It is wise for retirees to ask a financial advisor when they try to make retirement plans. A financial advisor is able to offer guidance and recommendations so as to save them from potential difficulties. To make the best use of a financial advisor, retirees need to know how to ask the right questions. The following five questions can give them a hint about what they should ask.
- What services do you provide to your clients?
A responsible financial advisor should help their clients figure out how much they need before they retire, develop an investment strategy regarding their risk tolerance and term, manage their expenses, and maximize their tax benefits. If retirees find out their financial advisor cannot offer the services above, it is time for them to keep searching.
- What are your qualifications?
Normally, a financial advisor needs to have high-level financial education and retirement planning experience.
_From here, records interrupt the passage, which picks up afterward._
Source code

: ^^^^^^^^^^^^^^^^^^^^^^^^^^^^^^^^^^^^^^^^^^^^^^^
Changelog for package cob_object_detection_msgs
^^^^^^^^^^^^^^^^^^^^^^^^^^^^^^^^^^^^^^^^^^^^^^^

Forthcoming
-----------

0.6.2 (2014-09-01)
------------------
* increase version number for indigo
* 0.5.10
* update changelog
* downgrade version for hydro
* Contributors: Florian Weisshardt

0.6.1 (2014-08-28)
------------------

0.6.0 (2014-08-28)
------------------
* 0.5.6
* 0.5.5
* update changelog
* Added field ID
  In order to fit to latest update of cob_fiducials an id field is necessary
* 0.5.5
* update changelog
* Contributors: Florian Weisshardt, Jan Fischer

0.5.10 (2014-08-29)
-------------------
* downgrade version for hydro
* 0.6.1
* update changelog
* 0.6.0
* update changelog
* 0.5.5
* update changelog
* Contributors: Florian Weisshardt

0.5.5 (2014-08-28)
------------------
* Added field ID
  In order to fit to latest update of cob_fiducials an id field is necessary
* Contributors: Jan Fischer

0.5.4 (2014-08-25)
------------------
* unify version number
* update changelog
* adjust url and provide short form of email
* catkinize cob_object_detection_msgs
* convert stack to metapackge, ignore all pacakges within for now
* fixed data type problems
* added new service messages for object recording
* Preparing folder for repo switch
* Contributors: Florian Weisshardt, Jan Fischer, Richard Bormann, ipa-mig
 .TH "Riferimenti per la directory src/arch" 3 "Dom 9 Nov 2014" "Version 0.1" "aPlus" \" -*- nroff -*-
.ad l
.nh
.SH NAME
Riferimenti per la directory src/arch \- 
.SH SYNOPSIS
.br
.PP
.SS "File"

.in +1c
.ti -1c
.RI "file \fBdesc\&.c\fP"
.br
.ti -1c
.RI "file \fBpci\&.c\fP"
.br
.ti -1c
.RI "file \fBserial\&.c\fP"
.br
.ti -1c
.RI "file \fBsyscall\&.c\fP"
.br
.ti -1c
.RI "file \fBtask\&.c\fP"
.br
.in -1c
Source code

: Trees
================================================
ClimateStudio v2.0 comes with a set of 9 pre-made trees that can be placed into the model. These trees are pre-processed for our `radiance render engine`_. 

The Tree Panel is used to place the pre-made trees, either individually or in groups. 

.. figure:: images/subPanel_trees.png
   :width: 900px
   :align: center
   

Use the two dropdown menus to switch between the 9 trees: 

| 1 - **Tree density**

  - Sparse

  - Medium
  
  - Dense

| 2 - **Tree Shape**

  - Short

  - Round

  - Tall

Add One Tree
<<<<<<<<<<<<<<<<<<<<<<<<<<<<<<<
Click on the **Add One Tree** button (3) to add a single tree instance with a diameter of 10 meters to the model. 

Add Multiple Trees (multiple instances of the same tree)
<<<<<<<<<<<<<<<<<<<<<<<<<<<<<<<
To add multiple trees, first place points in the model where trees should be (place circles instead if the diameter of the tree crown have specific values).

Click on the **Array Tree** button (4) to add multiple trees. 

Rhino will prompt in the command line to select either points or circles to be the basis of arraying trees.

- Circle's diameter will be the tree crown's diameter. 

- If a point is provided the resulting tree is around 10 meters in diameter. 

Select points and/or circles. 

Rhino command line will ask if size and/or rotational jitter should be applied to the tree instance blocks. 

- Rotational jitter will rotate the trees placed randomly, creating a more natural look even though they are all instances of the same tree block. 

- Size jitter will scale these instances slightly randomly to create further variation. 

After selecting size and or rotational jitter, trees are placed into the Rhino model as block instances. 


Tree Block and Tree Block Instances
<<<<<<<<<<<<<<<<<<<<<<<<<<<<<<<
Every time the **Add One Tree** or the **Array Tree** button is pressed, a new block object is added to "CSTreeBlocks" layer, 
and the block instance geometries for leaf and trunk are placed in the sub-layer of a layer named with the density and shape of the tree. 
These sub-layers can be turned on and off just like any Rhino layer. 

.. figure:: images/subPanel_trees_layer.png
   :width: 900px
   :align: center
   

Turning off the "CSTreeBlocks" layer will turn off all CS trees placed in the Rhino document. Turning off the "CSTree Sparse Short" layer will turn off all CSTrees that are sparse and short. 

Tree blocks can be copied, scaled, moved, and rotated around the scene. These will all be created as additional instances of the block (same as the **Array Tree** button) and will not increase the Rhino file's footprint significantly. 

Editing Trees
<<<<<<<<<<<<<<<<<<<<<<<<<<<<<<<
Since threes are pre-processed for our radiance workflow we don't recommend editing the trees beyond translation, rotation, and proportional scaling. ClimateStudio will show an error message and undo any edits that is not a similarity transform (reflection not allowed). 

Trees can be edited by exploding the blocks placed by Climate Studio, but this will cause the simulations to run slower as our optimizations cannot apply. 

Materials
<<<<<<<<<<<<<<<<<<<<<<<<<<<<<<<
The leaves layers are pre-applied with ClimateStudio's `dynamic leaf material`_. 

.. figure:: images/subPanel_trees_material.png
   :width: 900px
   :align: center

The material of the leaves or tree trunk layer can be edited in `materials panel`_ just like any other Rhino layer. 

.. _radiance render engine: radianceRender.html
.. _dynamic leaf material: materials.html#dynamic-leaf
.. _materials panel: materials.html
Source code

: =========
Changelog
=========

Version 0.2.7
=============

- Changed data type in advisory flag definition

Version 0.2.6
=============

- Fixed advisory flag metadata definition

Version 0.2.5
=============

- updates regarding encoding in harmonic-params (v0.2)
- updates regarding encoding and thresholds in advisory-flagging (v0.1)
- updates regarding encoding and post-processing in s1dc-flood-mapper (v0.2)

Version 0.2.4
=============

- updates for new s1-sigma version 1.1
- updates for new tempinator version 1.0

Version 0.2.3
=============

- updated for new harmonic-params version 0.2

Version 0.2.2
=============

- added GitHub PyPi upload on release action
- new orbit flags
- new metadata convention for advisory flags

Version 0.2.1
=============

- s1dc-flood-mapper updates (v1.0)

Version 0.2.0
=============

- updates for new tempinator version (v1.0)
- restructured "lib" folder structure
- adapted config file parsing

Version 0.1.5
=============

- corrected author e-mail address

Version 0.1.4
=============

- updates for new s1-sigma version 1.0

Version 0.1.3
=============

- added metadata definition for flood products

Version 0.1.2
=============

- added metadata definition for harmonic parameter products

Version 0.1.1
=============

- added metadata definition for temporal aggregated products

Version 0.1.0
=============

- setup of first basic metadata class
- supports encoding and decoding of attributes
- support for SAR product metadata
They should acquire the following qualifications: Certified Financial Planner (CFP), Chartered Financial Consultant (ChFC), Chartered Life Underwriter (CLU), and Retirement Income Certified Professional (RICP). Retirees also need to verify the answer of their financial advisor by checking Designation Check in order to find out whether what they said is true or not.
- Are you a fiduciary?
Some financial advisors gain profits from commission, which will push them to make some risky investments against the wills of retirees. However, if a financial advisor is a fiduciary, they ought to work for the best interests of the retirees.
- How should I pay you?
Retirees need to know how they pay their financial advisor in advance. Some of them are paid per hour; some of them are paid per year, and some of them are paid according to retirees’ assets and transaction. Retirees should always be alert to the one who get paid on commission since they are very likely to choose risky investment with higher fees.
- Is my money held by your company?
A financial advisor should never hold their clients’ money. Instead, the money is controlled by a reputable custodian which is a third party owned by their company. Famous custodians include Fidelity Institutional, LPL Financial, and Charles Schwab, and they will control retirees’ money, make transactions, make distributions, and produce monthly statements.